Utility coins
Utility coins explicadas
Nem todas as moedas tentam ser ouro digital. Uma grande parte do mercado é constituída por utility coins: tokens necessários para realizar uma ação numa rede — liquidar um pagamento, alugar capacidade de computação, solicitar dados ou votar numa atualização. Este guia explica o que é esta categoria, por que razão o valor funciona de forma diferente do da bitcoin e que questões colocar antes de investir.
O essencial: uma moeda com uma função
Uma utility coin tem uma função dentro da sua própria rede. É utilizada para pagar taxas de transação, prestar garantias ou compensar as partes que fornecem computação, armazenamento ou dados. A moeda aproxima-se mais de um combustível ou de um passe de acesso do que de um produto de poupança.
Trata-se de uma realidade diferente da bitcoin, cujo valor decorre da escassez e de regras imutáveis. Uma utility coin necessita de utilização. Sem utilização, resta pouco além da especulação.
Muitas moedas de rede funcionam simultaneamente como combustível e segurança — o ether paga taxas, mas também protege a blockchain através de staking. Este duplo papel torna a avaliação mais complexa, e não mais simples.
- Utility coin = função dentro de uma rede, não poupança digital
- O valor segue a utilização, não apenas a escassez
- A maioria das moedas combina combustível, garantias e governação
Quatro tipos encontrados na prática
As moedas de pagamento e de ligação transferem valor entre partes ou moedas; XRP e XLM são as mais conhecidas.
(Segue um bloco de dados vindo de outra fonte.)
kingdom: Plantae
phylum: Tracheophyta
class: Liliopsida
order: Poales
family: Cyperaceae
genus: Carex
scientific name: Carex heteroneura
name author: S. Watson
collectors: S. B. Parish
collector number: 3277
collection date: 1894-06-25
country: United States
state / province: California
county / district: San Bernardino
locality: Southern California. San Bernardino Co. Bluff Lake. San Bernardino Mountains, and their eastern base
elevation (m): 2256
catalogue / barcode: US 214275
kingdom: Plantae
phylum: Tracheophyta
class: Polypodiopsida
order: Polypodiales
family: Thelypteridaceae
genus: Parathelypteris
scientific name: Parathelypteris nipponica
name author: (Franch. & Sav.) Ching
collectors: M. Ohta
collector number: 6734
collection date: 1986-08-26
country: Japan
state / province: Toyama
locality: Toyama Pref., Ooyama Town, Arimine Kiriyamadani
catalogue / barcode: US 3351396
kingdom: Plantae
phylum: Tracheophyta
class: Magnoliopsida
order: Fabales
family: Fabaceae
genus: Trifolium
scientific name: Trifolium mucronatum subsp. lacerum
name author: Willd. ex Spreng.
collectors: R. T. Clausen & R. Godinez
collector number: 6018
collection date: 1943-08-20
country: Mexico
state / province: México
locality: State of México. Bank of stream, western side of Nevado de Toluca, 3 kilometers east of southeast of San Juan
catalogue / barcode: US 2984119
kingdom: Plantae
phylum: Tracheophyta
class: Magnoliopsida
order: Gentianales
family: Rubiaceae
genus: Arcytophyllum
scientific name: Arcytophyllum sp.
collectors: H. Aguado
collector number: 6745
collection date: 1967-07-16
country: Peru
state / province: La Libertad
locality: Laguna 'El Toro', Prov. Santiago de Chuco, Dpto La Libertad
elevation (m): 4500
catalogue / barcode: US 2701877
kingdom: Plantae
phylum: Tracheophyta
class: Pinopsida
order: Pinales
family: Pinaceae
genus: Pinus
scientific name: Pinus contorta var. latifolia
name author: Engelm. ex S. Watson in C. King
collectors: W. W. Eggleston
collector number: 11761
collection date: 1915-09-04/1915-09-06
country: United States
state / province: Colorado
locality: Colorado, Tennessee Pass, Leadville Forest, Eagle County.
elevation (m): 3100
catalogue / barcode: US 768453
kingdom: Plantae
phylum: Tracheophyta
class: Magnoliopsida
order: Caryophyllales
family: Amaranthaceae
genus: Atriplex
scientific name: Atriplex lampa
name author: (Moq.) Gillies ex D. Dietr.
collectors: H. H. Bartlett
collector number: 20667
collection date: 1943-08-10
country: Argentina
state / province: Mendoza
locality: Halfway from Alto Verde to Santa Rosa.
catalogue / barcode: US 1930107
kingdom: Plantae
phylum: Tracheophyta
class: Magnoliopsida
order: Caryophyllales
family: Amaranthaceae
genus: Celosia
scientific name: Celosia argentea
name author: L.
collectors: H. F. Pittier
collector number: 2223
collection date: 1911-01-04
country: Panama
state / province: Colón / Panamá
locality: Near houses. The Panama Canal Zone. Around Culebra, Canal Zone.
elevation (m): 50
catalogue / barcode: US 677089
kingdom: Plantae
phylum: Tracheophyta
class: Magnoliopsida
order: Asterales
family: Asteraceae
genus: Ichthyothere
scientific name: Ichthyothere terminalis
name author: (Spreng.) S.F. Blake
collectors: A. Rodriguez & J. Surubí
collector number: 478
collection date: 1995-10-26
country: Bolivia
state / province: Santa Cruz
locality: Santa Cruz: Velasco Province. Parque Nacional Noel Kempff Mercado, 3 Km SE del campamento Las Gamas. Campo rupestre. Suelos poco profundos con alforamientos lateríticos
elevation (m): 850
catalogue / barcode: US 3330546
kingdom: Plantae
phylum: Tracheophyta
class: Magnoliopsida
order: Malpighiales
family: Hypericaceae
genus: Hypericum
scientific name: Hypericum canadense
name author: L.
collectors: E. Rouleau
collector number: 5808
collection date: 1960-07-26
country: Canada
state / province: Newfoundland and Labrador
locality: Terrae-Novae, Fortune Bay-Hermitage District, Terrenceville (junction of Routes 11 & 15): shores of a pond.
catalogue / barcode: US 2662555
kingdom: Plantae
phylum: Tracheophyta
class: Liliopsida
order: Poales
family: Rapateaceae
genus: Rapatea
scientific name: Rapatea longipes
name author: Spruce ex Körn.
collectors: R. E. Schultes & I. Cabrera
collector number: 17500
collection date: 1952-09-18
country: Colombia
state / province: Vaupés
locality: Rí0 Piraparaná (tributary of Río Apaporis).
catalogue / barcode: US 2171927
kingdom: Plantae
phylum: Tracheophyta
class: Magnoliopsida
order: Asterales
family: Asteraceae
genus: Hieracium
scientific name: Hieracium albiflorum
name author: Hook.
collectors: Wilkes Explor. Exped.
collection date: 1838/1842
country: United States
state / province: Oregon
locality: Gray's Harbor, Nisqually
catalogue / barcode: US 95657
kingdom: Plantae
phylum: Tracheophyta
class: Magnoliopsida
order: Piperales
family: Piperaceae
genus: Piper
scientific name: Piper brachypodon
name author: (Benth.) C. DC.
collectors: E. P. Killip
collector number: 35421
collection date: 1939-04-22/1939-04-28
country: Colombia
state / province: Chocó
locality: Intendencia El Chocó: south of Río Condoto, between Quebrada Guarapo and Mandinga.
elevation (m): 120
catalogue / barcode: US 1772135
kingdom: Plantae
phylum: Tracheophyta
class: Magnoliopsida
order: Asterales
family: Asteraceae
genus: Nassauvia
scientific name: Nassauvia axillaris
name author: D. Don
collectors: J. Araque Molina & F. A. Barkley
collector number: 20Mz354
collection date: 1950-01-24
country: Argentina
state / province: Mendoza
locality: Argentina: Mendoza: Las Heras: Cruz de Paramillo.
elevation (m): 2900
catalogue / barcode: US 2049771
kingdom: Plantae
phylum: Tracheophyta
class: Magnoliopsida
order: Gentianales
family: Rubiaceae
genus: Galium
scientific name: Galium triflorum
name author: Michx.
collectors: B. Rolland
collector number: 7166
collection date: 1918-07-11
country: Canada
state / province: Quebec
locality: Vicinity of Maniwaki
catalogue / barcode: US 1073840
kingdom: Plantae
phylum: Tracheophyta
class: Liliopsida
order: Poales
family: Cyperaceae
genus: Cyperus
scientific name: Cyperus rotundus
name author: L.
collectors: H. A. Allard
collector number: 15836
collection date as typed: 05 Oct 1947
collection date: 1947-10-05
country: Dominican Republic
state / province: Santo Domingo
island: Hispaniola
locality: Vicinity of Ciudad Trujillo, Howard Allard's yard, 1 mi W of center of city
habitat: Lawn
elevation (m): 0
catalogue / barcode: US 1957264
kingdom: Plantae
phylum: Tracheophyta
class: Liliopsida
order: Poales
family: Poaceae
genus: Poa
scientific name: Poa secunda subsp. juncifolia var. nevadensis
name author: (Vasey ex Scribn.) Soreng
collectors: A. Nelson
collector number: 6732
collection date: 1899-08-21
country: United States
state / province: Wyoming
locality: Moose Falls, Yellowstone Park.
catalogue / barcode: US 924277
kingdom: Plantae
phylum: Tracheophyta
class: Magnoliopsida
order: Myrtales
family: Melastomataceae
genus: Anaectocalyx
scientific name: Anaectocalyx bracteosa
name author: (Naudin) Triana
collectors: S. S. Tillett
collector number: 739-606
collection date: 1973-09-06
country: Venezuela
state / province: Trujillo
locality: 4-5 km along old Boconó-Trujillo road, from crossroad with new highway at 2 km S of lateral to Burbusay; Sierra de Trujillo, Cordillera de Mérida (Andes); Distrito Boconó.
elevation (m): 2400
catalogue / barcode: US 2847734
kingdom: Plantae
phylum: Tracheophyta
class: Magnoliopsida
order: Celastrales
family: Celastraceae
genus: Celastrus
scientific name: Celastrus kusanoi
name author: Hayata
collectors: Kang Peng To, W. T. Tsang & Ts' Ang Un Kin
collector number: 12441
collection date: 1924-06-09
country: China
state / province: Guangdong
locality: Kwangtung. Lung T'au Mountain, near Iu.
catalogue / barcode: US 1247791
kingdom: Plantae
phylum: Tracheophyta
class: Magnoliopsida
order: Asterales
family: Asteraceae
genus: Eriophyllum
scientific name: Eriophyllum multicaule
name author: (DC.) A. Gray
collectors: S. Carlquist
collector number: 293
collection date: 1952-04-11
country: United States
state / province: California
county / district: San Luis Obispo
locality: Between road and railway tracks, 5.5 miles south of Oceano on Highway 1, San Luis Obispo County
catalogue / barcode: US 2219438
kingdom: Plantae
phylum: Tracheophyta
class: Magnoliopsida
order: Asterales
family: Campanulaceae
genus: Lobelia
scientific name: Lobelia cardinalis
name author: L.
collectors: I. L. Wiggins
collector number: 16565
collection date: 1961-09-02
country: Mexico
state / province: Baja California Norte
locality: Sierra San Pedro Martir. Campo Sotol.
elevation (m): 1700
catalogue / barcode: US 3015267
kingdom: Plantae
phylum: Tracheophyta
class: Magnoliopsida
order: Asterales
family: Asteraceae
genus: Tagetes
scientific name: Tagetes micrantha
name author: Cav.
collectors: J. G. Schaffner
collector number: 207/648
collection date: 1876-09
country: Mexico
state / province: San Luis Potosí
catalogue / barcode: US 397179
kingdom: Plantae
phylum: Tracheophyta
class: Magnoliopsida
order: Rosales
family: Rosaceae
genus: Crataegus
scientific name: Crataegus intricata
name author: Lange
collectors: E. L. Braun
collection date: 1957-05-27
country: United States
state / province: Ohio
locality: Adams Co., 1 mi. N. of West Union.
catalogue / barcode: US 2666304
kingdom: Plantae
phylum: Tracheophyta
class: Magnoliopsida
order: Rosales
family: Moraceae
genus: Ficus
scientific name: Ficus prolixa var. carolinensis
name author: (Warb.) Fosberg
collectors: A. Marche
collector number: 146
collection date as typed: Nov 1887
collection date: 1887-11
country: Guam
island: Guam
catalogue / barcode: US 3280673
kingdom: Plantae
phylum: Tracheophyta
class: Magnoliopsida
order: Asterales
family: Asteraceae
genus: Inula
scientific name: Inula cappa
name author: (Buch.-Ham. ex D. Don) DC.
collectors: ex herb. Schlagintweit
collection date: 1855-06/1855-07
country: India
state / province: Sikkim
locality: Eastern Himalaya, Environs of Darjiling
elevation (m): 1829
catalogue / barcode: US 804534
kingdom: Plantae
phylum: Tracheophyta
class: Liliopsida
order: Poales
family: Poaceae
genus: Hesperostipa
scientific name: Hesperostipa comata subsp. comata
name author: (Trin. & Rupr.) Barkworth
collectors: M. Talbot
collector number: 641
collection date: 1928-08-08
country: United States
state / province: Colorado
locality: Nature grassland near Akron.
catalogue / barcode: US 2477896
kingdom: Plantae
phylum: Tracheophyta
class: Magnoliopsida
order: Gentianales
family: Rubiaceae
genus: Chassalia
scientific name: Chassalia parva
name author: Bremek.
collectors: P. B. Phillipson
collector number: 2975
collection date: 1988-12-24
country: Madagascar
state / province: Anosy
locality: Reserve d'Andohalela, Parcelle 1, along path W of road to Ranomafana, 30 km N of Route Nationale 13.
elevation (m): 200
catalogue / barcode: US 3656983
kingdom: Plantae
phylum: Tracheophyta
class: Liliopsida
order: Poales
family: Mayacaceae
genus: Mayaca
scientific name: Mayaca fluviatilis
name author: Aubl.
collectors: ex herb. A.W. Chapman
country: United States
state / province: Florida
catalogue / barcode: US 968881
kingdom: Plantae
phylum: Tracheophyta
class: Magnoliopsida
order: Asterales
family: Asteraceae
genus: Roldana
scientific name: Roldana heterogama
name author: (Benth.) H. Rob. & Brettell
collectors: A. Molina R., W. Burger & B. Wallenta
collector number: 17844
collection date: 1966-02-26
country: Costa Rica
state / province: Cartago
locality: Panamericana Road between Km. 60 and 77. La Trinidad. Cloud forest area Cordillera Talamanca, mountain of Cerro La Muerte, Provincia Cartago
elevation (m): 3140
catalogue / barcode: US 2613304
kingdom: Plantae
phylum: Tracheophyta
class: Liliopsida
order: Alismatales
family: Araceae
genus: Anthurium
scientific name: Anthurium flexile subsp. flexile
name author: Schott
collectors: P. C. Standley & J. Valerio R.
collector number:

As moedas de plataforma como ETH, SOL ou AVAX pagam a computação numa rede programável.
As moedas de infraestrutura pagam um serviço concreto: LINK para dados de oráculos, FIL para armazenamento, RENDER para computação por GPU.
Os tokens de acesso e desconto concedem benefícios dentro de uma única plataforma — a categoria mais frágil, uma vez que uma só empresa pode alterar as regras.
Utility coin, stablecoin ou valor mobiliário?
Uma stablecoin é concetualmente concebida para manter o seu valor estável; uma utility coin varia consoante a utilização e o sentimento do mercado. Na prática, competem entre si: um banco que consiga transferir valor com uma stablecoin em euros já não necessita de um ativo de ligação separado.
Ao abrigo do regulamento MiCA, a maioria destes tokens são utility tokens ou enquadram-se na categoria residual de criptoativos, exigindo um whitepaper obrigatório. Se houver promessa de lucro resultante dos esforços do próprio emitente, a classificação aproxima-se da legislação sobre valores mobiliários.
Em termos práticos: comprar uma utility coin não é comprar capital social. Não há direitos a lucros, nem voto de acionista, nem habitualmente qualquer direito de indemnização se o projeto terminar.
Como avaliar uma utility coin
Pergunte se alguém é realmente obrigado a utilizar a moeda. Se o serviço funcionar igualmente bem com euros ou uma stablecoin, o token é apenas uma portagem artificial.
Verifique a emissão: a oferta em circulação, o calendário de desbloqueio e a quantidade detida pelos fundadores e investidores.
Meça a utilização real em vez dos anúncios: utilizadores pagantes e volume que não seja financiado pelos incentivos do próprio projeto.
Frequently asked questions
As utility coins são mais seguras do que as memecoins?
Geralmente, o projeto subjacente é mais consistente, mas isso não é sinónimo de segurança. Os preços podem cair durante anos enquanto a rede funciona sem problemas.
As utility coins têm uma oferta máxima?
Muitas vezes não, ou apenas no papel. Muitas redes emitem novos tokens todos os anos para recompensar os validadores. Leia sempre o calendário de emissão.